Vivre dans une maison, et dormir dans un lit, ça me démangeait quand même pas mal, le plus souvent, mais avant l’arrivée du froid je me glissais dehors pour aller dormir dans les bois, quelquefois, et ça me reposait un peu. Je préférais quand même mes vieilles habitudes, mais je voyais que j’aimais bien les nouvelles aussi, un petit peu. La veuve disait que je m’en sortais pas mal, lentement mais sûrement, et que j’étais plutôt satisfaisant. Elle disait qu’elle n’avait pas du tout honte de moi.

Un matin, il s’est trouvé que j’ai renversé la salière au petit-déjeuner. J’ai pris un peu de sel aussi vite que possible, pour en jeter par-dessus mon épaule gauche et éloigner la malchance, mais Miss Watson a été plus rapide que moi et m’a barré la route. Elle a dit : « Enlève tes mains, Huckleberry – tu fais toujours tant de saletés. » La veuve, elle a dit quelque chose de gentil, mais je voyais pas comment ça allait éloigner la déveine, ça je le savais parfaitement. Je suis sorti, après le petit-déjeuner, plutôt inquiet et tremblant, et je me demandais par où ça allait me tomber dessus, et de quoi il s’agirait. Il y a des trucs pour éloigner certaines sortes de déveines, mais c’était pas ce genre-là ; alors j’ai rien essayé du tout, et je farfouillais simplement un peu, démoralisé et aux aguets.

Je suis allé dans le jardin devant la maison et j’ai grippé sur l’échalier là où on passe par-dessus la haute barrière en bois. Il y avait deux centimètres de neige fraîche sur le sol et voilà que j’ai vu des traces de pas. Ils venaient de la carrière et avaient piétiné quelque temps près de l’échalier et puis ils avaient continué le long de la barrière. C’était bizarre qu’ils étaient pas entrés, après avoir traîné aussi longtemps. Je voyais pas pourquoi. C’était plutôt étrange, je me disais. J’allais me mettre à les suivre, mais je me suis d’abord baissé pour examiner les traces. D’abord, j’ai rien remarqué, mais ensuite j’ai vu quelque chose. Il y avait une croix sur le talon gauche, en gros clous, pour éloigner le diable.

Une seconde plus tard j’étais debout et je dégringolais en bas de la colline. De temps en temps, je regardais pardessus mon épaule, mais j’ai vu personne. Je suis arrivé chez le juge Thatcher aussi vite que possible. Il a dit :

« Mais, mon garçon, tu es hors d’haleine. Serais-tu venu pour tes intérêts ? »

« Non, monsieur, que je lui dis, il y en a pour moi ? »

« Oh oui, un semestre, hier au soir. Plus de cent cinquante dollars. Une grosse fortune pour toi. Il vaudrait mieux que tu me laisses les investir avec tes six mille dollars parce que, si tu les prends, tu vas les dépenser. »

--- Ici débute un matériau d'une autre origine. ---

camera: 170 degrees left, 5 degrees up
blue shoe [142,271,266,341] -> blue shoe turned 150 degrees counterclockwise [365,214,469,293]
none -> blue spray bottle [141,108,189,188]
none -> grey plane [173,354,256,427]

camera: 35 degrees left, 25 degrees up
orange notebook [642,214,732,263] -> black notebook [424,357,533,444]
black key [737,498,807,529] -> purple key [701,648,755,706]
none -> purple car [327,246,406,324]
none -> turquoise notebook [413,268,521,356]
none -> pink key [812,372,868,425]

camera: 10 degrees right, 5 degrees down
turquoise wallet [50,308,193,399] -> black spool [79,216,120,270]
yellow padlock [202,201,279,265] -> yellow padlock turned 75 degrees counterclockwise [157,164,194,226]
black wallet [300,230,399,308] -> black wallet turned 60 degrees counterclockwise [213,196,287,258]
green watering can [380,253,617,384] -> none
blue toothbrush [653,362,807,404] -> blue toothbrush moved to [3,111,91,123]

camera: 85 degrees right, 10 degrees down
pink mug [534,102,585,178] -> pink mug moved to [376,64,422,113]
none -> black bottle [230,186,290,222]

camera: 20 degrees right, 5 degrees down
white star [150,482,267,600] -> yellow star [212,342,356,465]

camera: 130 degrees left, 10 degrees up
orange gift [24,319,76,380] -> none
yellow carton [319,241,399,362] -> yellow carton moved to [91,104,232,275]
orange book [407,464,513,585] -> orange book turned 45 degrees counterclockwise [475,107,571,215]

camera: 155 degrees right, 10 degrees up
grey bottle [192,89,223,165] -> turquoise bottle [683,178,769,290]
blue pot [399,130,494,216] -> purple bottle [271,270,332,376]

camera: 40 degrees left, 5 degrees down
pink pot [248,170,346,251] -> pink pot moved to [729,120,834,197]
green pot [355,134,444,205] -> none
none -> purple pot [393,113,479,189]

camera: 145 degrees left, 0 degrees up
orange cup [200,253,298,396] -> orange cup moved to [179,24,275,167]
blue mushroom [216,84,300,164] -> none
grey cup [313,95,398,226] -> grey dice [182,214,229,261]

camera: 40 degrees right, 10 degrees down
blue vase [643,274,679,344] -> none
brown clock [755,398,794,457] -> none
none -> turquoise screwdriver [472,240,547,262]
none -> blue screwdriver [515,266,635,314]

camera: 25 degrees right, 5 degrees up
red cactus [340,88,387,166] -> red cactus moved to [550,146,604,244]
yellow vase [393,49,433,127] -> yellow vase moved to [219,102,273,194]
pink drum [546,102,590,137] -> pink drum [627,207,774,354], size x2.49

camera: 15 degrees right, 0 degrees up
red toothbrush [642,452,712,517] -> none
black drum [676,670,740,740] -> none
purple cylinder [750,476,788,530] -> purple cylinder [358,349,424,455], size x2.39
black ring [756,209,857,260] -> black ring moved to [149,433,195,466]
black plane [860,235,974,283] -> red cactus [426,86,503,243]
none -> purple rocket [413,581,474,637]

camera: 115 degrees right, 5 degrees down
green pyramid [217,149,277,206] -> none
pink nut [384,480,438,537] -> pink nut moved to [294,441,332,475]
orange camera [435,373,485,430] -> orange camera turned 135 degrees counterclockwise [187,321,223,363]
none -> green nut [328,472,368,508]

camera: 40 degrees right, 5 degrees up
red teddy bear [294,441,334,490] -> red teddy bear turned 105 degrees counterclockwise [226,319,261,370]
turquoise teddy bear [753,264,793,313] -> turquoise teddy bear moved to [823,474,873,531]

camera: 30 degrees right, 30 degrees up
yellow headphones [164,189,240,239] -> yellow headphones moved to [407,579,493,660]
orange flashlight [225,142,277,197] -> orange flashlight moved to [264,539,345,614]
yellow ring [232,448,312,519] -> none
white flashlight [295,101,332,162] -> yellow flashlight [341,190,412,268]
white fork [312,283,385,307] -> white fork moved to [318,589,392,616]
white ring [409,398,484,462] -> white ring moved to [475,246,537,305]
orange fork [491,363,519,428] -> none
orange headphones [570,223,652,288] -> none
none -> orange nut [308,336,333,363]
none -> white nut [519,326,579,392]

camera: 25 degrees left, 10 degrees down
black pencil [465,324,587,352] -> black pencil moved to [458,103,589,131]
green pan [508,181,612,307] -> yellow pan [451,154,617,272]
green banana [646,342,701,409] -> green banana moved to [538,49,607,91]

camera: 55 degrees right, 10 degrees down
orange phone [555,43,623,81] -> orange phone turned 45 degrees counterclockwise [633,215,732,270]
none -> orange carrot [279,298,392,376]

« Non monsieur, que je dis, je veux pas les dépenser. Je les veux pas du tout – et pas plus les six mille. Je veux que vous les preniez ; je veux vous les donner – les six mille et le reste. »

Il a eu l’air surpris. Il paraissait pas comprendre. Il demande :

« Mais, qu’est-ce que tu veux dire, mon garçon ? »

Je lui dis : « Me posez pas de questions là-dessus, s’il vous plaît. Vous allez les prendre – hein ? »

Il me dit :

« Eh bien, je suis perplexe. Quelque chose ne va pas ? »

« S’il vous plaît, prenez-les, je lui dis, et pis me demandez rien – comme ça j’aurai pas besoin de raconter des craques. »

Il a réfléchi un moment, et puis il a dit :

« Oho-o. Je crois que je comprends. Tu veux me vendre tous tes biens – pas me les donner.